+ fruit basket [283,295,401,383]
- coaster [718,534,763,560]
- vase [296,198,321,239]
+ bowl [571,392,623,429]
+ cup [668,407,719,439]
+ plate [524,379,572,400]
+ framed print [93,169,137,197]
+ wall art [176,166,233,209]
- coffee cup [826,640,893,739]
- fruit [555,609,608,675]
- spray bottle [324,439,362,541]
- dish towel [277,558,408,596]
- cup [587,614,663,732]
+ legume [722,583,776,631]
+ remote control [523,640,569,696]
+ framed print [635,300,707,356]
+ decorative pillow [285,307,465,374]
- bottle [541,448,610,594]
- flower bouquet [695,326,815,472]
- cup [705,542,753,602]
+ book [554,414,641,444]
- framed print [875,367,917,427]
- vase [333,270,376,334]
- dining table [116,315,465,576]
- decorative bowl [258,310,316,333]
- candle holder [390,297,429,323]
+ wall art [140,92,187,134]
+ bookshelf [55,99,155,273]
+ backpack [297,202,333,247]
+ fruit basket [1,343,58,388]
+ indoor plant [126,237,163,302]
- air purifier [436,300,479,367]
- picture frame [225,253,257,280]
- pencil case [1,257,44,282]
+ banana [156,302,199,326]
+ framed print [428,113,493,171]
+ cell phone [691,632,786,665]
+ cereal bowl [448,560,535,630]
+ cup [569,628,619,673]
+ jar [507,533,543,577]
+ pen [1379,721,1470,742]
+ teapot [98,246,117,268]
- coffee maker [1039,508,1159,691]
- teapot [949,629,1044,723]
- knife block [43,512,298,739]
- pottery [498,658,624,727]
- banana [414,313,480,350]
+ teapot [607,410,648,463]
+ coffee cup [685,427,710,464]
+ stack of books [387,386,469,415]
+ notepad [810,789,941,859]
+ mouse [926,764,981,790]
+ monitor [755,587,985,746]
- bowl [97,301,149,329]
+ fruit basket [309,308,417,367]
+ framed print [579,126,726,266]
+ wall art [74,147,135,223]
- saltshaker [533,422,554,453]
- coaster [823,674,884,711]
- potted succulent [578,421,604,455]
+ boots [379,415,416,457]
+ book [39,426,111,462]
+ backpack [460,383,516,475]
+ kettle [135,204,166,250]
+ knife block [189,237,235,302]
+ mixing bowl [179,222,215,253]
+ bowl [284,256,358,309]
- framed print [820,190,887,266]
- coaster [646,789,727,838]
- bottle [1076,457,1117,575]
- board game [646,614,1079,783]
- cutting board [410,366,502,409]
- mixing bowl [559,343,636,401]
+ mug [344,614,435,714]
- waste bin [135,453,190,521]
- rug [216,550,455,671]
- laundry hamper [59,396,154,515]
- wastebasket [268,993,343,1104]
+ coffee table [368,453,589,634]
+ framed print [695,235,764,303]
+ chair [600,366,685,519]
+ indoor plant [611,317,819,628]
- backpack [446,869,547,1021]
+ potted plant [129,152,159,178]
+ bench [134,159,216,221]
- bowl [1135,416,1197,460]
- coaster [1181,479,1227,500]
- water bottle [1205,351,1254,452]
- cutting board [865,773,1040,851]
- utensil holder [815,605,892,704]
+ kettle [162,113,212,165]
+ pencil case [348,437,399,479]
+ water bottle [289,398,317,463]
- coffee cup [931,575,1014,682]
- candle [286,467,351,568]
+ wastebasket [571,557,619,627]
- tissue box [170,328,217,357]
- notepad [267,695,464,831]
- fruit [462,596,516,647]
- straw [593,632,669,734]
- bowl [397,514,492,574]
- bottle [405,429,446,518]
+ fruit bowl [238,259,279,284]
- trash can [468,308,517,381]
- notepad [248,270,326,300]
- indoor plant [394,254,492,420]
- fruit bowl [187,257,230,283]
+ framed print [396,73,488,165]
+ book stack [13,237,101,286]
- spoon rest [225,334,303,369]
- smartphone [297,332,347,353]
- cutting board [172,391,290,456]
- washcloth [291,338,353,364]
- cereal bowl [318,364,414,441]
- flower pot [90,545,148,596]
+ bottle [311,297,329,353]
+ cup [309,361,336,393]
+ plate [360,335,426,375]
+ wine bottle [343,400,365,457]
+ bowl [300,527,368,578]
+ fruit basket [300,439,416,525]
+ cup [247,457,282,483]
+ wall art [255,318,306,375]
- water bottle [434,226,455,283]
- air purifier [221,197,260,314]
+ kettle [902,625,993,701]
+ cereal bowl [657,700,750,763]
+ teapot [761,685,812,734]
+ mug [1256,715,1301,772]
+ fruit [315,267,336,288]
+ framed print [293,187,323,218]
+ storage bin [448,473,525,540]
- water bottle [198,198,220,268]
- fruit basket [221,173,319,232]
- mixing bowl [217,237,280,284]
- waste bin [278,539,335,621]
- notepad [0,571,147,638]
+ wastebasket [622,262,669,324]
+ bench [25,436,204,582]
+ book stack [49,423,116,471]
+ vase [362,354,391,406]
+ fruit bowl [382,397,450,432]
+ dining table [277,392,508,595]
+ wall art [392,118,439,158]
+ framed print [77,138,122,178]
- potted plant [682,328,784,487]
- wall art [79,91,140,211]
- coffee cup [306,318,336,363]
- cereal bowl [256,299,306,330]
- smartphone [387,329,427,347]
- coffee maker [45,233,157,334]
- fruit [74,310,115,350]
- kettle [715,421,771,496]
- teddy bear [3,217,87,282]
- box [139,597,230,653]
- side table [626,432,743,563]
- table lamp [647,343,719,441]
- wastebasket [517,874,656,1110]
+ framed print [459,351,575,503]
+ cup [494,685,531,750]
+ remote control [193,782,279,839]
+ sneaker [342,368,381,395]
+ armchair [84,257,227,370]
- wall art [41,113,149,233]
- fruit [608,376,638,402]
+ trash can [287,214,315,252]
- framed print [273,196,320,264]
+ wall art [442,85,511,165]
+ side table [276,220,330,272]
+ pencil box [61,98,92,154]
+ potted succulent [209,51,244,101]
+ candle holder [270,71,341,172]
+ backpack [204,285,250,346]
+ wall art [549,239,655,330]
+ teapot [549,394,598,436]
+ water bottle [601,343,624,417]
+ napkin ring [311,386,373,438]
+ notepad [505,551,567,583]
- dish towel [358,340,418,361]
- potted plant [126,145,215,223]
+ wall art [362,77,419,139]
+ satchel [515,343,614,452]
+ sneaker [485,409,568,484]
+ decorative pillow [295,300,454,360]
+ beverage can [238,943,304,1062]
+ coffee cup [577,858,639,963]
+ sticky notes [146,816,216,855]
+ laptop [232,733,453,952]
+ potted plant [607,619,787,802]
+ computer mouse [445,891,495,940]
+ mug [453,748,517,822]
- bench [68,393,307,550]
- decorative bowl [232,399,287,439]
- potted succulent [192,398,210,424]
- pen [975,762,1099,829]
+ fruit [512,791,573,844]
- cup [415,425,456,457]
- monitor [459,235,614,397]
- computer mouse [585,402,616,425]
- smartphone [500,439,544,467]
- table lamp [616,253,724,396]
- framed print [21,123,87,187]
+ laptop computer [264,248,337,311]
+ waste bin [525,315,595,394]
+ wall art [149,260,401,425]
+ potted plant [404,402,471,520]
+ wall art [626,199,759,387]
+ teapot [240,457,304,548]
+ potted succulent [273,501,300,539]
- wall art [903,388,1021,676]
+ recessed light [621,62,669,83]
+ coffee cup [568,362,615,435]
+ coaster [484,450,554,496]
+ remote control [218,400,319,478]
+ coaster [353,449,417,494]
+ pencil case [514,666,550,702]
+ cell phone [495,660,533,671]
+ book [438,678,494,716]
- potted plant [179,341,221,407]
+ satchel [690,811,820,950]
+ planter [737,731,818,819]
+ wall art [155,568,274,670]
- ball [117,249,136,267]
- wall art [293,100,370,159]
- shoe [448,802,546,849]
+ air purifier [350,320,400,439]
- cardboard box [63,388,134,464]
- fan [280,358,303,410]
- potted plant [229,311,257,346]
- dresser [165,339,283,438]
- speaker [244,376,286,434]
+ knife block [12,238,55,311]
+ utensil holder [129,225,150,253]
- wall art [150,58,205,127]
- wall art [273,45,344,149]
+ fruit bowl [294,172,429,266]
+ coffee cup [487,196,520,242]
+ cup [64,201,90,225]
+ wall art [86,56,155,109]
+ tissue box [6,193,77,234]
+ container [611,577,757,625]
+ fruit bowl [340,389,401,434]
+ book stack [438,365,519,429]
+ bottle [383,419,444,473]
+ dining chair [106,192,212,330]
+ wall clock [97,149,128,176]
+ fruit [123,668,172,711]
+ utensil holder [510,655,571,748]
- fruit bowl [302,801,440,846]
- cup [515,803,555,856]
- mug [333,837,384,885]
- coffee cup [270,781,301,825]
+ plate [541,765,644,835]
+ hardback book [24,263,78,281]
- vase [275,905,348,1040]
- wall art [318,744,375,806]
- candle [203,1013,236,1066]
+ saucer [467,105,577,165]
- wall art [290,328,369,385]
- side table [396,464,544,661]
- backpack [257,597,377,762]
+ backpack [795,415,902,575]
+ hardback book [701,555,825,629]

**EXERCISE OBJECTIVE**: Return, with no change at all, every line in the entries above from the line containing "knife block [189,237,235,302]" through the line containing "- indoor plant [394,254,492,420]".

**WRITTEN ANSWER**:
+ knife block [189,237,235,302]
+ mixing bowl [179,222,215,253]
+ bowl [284,256,358,309]
- framed print [820,190,887,266]
- coaster [646,789,727,838]
- bottle [1076,457,1117,575]
- board game [646,614,1079,783]
- cutting board [410,366,502,409]
- mixing bowl [559,343,636,401]
+ mug [344,614,435,714]
- waste bin [135,453,190,521]
- rug [216,550,455,671]
- laundry hamper [59,396,154,515]
- wastebasket [268,993,343,1104]
+ coffee table [368,453,589,634]
+ framed print [695,235,764,303]
+ chair [600,366,685,519]
+ indoor plant [611,317,819,628]
- backpack [446,869,547,1021]
+ potted plant [129,152,159,178]
+ bench [134,159,216,221]
- bowl [1135,416,1197,460]
- coaster [1181,479,1227,500]
- water bottle [1205,351,1254,452]
- cutting board [865,773,1040,851]
- utensil holder [815,605,892,704]
+ kettle [162,113,212,165]
+ pencil case [348,437,399,479]
+ water bottle [289,398,317,463]
- coffee cup [931,575,1014,682]
- candle [286,467,351,568]
+ wastebasket [571,557,619,627]
- tissue box [170,328,217,357]
- notepad [267,695,464,831]
- fruit [462,596,516,647]
- straw [593,632,669,734]
- bowl [397,514,492,574]
- bottle [405,429,446,518]
+ fruit bowl [238,259,279,284]
- trash can [468,308,517,381]
- notepad [248,270,326,300]
- indoor plant [394,254,492,420]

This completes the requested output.